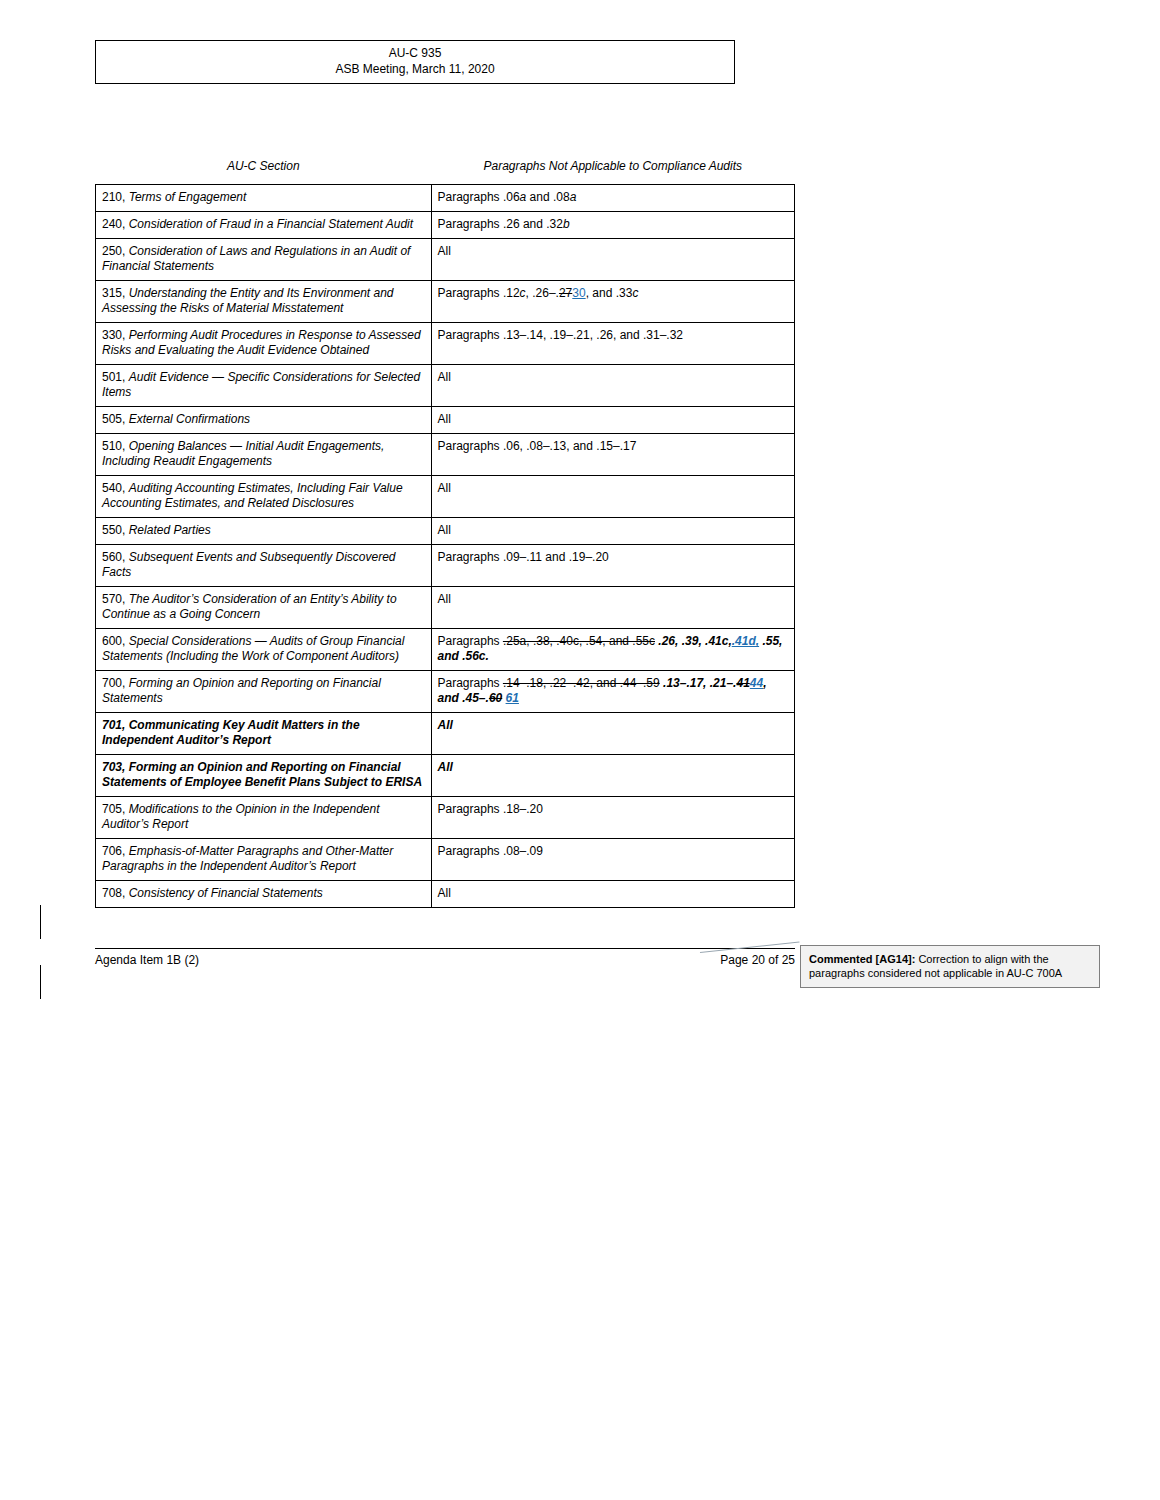AU-C 935
ASB Meeting, March 11, 2020
| AU-C Section | Paragraphs Not Applicable to Compliance Audits |
| --- | --- |
| 210, Terms of Engagement | Paragraphs .06 a and .08 a |
| 240, Consideration of Fraud in a Financial Statement Audit | Paragraphs .26 and .32 b |
| 250, Consideration of Laws and Regulations in an Audit of Financial Statements | All |
| 315, Understanding the Entity and Its Environment and Assessing the Risks of Material Misstatement | Paragraphs .12 c , .26–. 27 30 , and .33 c |
| 330, Performing Audit Procedures in Response to Assessed Risks and Evaluating the Audit Evidence Obtained | Paragraphs .13–.14, .19–.21, .26, and .31–.32 |
| 501, Audit Evidence — Specific Considerations for Selected Items | All |
| 505, External Confirmations | All |
| 510, Opening Balances — Initial Audit Engagements, Including Reaudit Engagements | Paragraphs .06, .08–.13, and .15–.17 |
| 540, Auditing Accounting Estimates, Including Fair Value Accounting Estimates, and Related Disclosures | All |
| 550, Related Parties | All |
| 560, Subsequent Events and Subsequently Discovered Facts | Paragraphs .09–.11 and .19–.20 |
| 570, The Auditor’s Consideration of an Entity’s Ability to Continue as a Going Concern | All |
| 600, Special Considerations — Audits of Group Financial Statements (Including the Work of Component Auditors) | Paragraphs .25a, .38, .40c, .54, and .55c .26, .39, .41c, .41d, .55, and .56c. |
| 700, Forming an Opinion and Reporting on Financial Statements | Paragraphs .14–.18, .22–.42, and .44–.59 .13–.17, . 21–. 41 44 , and .45–. 60 61 |
| 701, Communicating Key Audit Matters in the Independent Auditor’s Report | All |
| 703, Forming an Opinion and Reporting on Financial Statements of Employee Benefit Plans Subject to ERISA | All |
| 705, Modifications to the Opinion in the Independent Auditor’s Report | Paragraphs .18–.20 |
| 706, Emphasis-of-Matter Paragraphs and Other-Matter Paragraphs in the Independent Auditor’s Report | Paragraphs .08–.09 |
| 708, Consistency of Financial Statements | All |
Commented [AG14]: Correction to align with the paragraphs considered not applicable in AU-C 700A
Agenda Item 1B (2)
Page 20 of 25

________________

Work instruction: Repeat all of the entries above exactly. Keep pictures out of it.

Solution to the problem:
AU-C 935
ASB Meeting, March 11, 2020
| AU-C Section | Paragraphs Not Applicable to Compliance Audits |
| --- | --- |
| 210, Terms of Engagement | Paragraphs .06 a and .08 a |
| 240, Consideration of Fraud in a Financial Statement Audit | Paragraphs .26 and .32 b |
| 250, Consideration of Laws and Regulations in an Audit of Financial Statements | All |
| 315, Understanding the Entity and Its Environment and Assessing the Risks of Material Misstatement | Paragraphs .12 c , .26–. 27 30 , and .33 c |
| 330, Performing Audit Procedures in Response to Assessed Risks and Evaluating the Audit Evidence Obtained | Paragraphs .13–.14, .19–.21, .26, and .31–.32 |
| 501, Audit Evidence — Specific Considerations for Selected Items | All |
| 505, External Confirmations | All |
| 510, Opening Balances — Initial Audit Engagements, Including Reaudit Engagements | Paragraphs .06, .08–.13, and .15–.17 |
| 540, Auditing Accounting Estimates, Including Fair Value Accounting Estimates, and Related Disclosures | All |
| 550, Related Parties | All |
| 560, Subsequent Events and Subsequently Discovered Facts | Paragraphs .09–.11 and .19–.20 |
| 570, The Auditor’s Consideration of an Entity’s Ability to Continue as a Going Concern | All |
| 600, Special Considerations — Audits of Group Financial Statements (Including the Work of Component Auditors) | Paragraphs .25a, .38, .40c, .54, and .55c .26, .39, .41c, .41d, .55, and .56c. |
| 700, Forming an Opinion and Reporting on Financial Statements | Paragraphs .14–.18, .22–.42, and .44–.59 .13–.17, . 21–. 41 44 , and .45–. 60 61 |
| 701, Communicating Key Audit Matters in the Independent Auditor’s Report | All |
| 703, Forming an Opinion and Reporting on Financial Statements of Employee Benefit Plans Subject to ERISA | All |
| 705, Modifications to the Opinion in the Independent Auditor’s Report | Paragraphs .18–.20 |
| 706, Emphasis-of-Matter Paragraphs and Other-Matter Paragraphs in the Independent Auditor’s Report | Paragraphs .08–.09 |
| 708, Consistency of Financial Statements | All |
Commented [AG14]: Correction to align with the paragraphs considered not applicable in AU-C 700A
Agenda Item 1B (2)
Page 20 of 25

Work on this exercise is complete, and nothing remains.